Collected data

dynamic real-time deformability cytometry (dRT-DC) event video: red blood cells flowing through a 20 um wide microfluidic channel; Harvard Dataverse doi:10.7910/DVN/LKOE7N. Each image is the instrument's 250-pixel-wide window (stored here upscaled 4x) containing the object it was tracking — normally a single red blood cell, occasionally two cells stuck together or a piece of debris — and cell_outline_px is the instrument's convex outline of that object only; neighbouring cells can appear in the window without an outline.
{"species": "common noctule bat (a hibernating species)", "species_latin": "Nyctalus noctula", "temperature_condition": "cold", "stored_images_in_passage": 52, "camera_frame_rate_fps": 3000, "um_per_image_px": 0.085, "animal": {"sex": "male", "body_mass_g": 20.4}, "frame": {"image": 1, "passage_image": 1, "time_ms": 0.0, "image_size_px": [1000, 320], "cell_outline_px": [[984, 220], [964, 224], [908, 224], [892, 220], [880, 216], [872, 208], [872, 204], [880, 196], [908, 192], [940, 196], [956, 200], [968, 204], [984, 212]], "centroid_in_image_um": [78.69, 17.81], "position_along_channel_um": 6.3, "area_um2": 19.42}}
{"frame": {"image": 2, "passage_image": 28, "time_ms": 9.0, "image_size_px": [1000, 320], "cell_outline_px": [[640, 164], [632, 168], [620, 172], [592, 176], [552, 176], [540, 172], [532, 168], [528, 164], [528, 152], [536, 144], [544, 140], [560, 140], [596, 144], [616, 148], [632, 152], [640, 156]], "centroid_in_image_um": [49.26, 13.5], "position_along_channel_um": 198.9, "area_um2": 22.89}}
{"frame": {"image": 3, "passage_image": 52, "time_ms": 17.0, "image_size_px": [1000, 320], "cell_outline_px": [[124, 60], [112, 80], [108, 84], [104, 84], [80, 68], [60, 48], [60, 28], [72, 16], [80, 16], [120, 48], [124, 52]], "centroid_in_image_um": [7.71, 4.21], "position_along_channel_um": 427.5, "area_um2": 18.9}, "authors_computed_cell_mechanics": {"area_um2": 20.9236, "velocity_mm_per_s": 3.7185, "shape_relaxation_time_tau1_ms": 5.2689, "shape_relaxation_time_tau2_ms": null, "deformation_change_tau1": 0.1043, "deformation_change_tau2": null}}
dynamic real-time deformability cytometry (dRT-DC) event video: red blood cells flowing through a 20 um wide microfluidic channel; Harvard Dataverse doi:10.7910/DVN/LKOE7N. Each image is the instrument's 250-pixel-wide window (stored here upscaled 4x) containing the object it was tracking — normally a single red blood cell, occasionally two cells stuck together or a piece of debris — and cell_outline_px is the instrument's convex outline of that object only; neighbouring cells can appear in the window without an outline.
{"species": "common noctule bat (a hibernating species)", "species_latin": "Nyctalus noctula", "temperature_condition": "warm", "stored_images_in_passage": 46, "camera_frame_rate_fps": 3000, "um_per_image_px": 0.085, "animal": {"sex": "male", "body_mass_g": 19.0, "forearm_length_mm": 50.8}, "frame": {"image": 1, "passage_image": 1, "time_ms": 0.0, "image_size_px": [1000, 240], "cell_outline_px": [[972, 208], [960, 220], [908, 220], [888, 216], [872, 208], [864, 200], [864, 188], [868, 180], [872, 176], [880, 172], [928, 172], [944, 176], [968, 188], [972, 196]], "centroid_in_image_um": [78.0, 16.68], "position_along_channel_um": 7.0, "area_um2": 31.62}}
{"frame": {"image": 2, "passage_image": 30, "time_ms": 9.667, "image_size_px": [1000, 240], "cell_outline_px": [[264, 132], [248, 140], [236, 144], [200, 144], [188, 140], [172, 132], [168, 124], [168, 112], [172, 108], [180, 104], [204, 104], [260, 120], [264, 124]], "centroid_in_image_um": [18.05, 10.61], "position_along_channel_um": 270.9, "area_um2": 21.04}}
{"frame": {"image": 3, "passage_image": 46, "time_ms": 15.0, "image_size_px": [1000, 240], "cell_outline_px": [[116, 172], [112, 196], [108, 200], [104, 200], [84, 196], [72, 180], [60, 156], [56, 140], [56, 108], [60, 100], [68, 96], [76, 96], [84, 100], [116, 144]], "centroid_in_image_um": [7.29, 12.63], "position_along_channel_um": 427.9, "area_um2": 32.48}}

What you need to do: Would you restate each of the entries word for word?

Task solution:
dynamic real-time deformability cytometry (dRT-DC) event video: red blood cells flowing through a 20 um wide microfluidic channel; Harvard Dataverse doi:10.7910/DVN/LKOE7N. Each image is the instrument's 250-pixel-wide window (stored here upscaled 4x) containing the object it was tracking — normally a single red blood cell, occasionally two cells stuck together or a piece of debris — and cell_outline_px is the instrument's convex outline of that object only; neighbouring cells can appear in the window without an outline.
{"species": "common noctule bat (a hibernating species)", "species_latin": "Nyctalus noctula", "temperature_condition": "cold", "stored_images_in_passage": 52, "camera_frame_rate_fps": 3000, "um_per_image_px": 0.085, "animal": {"sex": "male", "body_mass_g": 20.4}, "frame": {"image": 1, "passage_image": 1, "time_ms": 0.0, "image_size_px": [1000, 320], "cell_outline_px": [[984, 220], [964, 224], [908, 224], [892, 220], [880, 216], [872, 208], [872, 204], [880, 196], [908, 192], [940, 196], [956, 200], [968, 204], [984, 212]], "centroid_in_image_um": [78.69, 17.81], "position_along_channel_um": 6.3, "area_um2": 19.42}}
{"frame": {"image": 2, "passage_image": 28, "time_ms": 9.0, "image_size_px": [1000, 320], "cell_outline_px": [[640, 164], [632, 168], [620, 172], [592, 176], [552, 176], [540, 172], [532, 168], [528, 164], [528, 152], [536, 144], [544, 140], [560, 140], [596, 144], [616, 148], [632, 152], [640, 156]], "centroid_in_image_um": [49.26, 13.5], "position_along_channel_um": 198.9, "area_um2": 22.89}}
{"frame": {"image": 3, "passage_image": 52, "time_ms": 17.0, "image_size_px": [1000, 320], "cell_outline_px": [[124, 60], [112, 80], [108, 84], [104, 84], [80, 68], [60, 48], [60, 28], [72, 16], [80, 16], [120, 48], [124, 52]], "centroid_in_image_um": [7.71, 4.21], "position_along_channel_um": 427.5, "area_um2": 18.9}, "authors_computed_cell_mechanics": {"area_um2": 20.9236, "velocity_mm_per_s": 3.7185, "shape_relaxation_time_tau1_ms": 5.2689, "shape_relaxation_time_tau2_ms": null, "deformation_change_tau1": 0.1043, "deformation_change_tau2": null}}
dynamic real-time deformability cytometry (dRT-DC) event video: red blood cells flowing through a 20 um wide microfluidic channel; Harvard Dataverse doi:10.7910/DVN/LKOE7N. Each image is the instrument's 250-pixel-wide window (stored here upscaled 4x) containing the object it was tracking — normally a single red blood cell, occasionally two cells stuck together or a piece of debris — and cell_outline_px is the instrument's convex outline of that object only; neighbouring cells can appear in the window without an outline.
{"species": "common noctule bat (a hibernating species)", "species_latin": "Nyctalus noctula", "temperature_condition": "warm", "stored_images_in_passage": 46, "camera_frame_rate_fps": 3000, "um_per_image_px": 0.085, "animal": {"sex": "male", "body_mass_g": 19.0, "forearm_length_mm": 50.8}, "frame": {"image": 1, "passage_image": 1, "time_ms": 0.0, "image_size_px": [1000, 240], "cell_outline_px": [[972, 208], [960, 220], [908, 220], [888, 216], [872, 208], [864, 200], [864, 188], [868, 180], [872, 176], [880, 172], [928, 172], [944, 176], [968, 188], [972, 196]], "centroid_in_image_um": [78.0, 16.68], "position_along_channel_um": 7.0, "area_um2": 31.62}}
{"frame": {"image": 2, "passage_image": 30, "time_ms": 9.667, "image_size_px": [1000, 240], "cell_outline_px": [[264, 132], [248, 140], [236, 144], [200, 144], [188, 140], [172, 132], [168, 124], [168, 112], [172, 108], [180, 104], [204, 104], [260, 120], [264, 124]], "centroid_in_image_um": [18.05, 10.61], "position_along_channel_um": 270.9, "area_um2": 21.04}}
{"frame": {"image": 3, "passage_image": 46, "time_ms": 15.0, "image_size_px": [1000, 240], "cell_outline_px": [[116, 172], [112, 196], [108, 200], [104, 200], [84, 196], [72, 180], [60, 156], [56, 140], [56, 108], [60, 100], [68, 96], [76, 96], [84, 100], [116, 144]], "centroid_in_image_um": [7.29, 12.63], "position_along_channel_um": 427.9, "area_um2": 32.48}}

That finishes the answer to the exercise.